● Task objective
Rewrite the rows from the start through the line with "Prison Life", replacing "Dream Farm" with "Dream Ranch" and leaving everything else unchanged. Omit the pictures from your output.

_ _ _ _ _

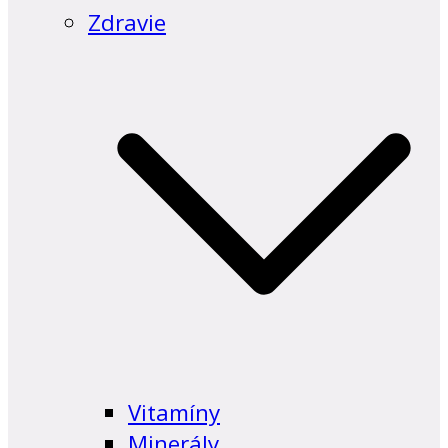
Zdravie
Vitamíny
Minerály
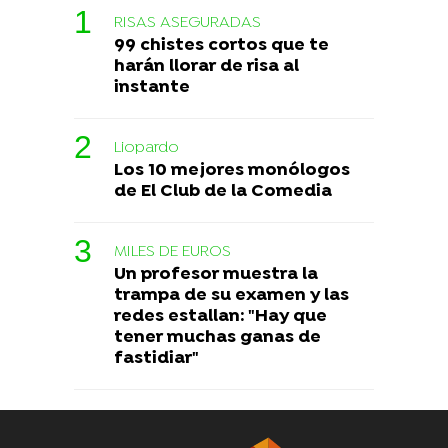
RISAS ASEGURADAS
99 chistes cortos que te
harán llorar de risa al
instante
Liopardo
Los 10 mejores monólogos
de El Club de la Comedia
MILES DE EUROS
Un profesor muestra la
trampa de su examen y las
redes estallan: "Hay que
tener muchas ganas de
fastidiar"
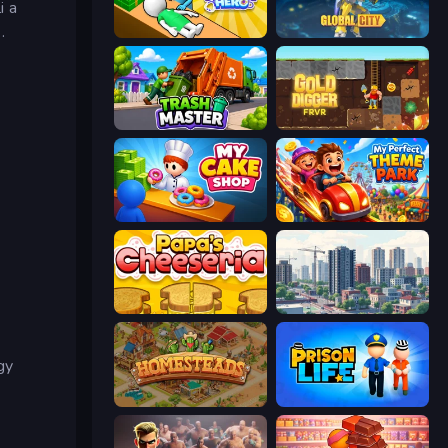
i a
.
Doctor Hero
Global City
Trash Master
Gold Digger FRVR
My Cake Shop
My Perfect Theme Park
a
Papa's Cheeseria
SuperCity 3D
gy
Homesteads: Dream Farm
Prison Life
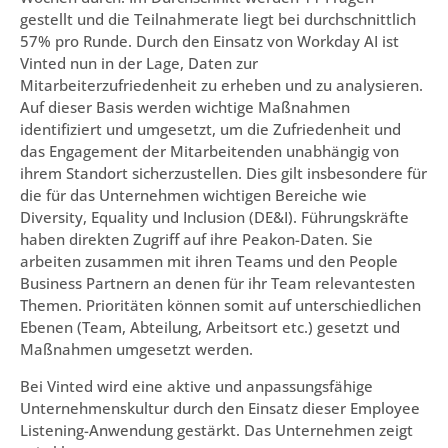
gestellt und die Teilnahmerate liegt bei durchschnittlich
57% pro Runde. Durch den Einsatz von Workday AI ist
Vinted nun in der Lage, Daten zur
Mitarbeiterzufriedenheit zu erheben und zu analysieren.
Auf dieser Basis werden wichtige Maßnahmen
identifiziert und umgesetzt, um die Zufriedenheit und
das Engagement der Mitarbeitenden unabhängig von
ihrem Standort sicherzustellen. Dies gilt insbesondere für
die für das Unternehmen wichtigen Bereiche wie
Diversity, Equality und Inclusion (DE&I). Führungskräfte
haben direkten Zugriff auf ihre Peakon-Daten. Sie
arbeiten zusammen mit ihren Teams und den People
Business Partnern an denen für ihr Team relevantesten
Themen. Prioritäten können somit auf unterschiedlichen
Ebenen (Team, Abteilung, Arbeitsort etc.) gesetzt und
Maßnahmen umgesetzt werden.
Bei Vinted wird eine aktive und anpassungsfähige
Unternehmenskultur durch den Einsatz dieser Employee
Listening-Anwendung gestärkt. Das Unternehmen zeigt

_ _ _ _ _

● Written reply
Zdravie
Vitamíny
Minerály
RISAS ASEGURADAS
99 chistes cortos que te
harán llorar de risa al
instante
Liopardo
Los 10 mejores monólogos
de El Club de la Comedia
MILES DE EUROS
Un profesor muestra la
trampa de su examen y las
redes estallan: "Hay que
tener muchas ganas de
fastidiar"
i a
.
Doctor Hero
Global City
Trash Master
Gold Digger FRVR
My Cake Shop
My Perfect Theme Park
a
Papa's Cheeseria
SuperCity 3D
gy
Homesteads: Dream Ranch
Prison Life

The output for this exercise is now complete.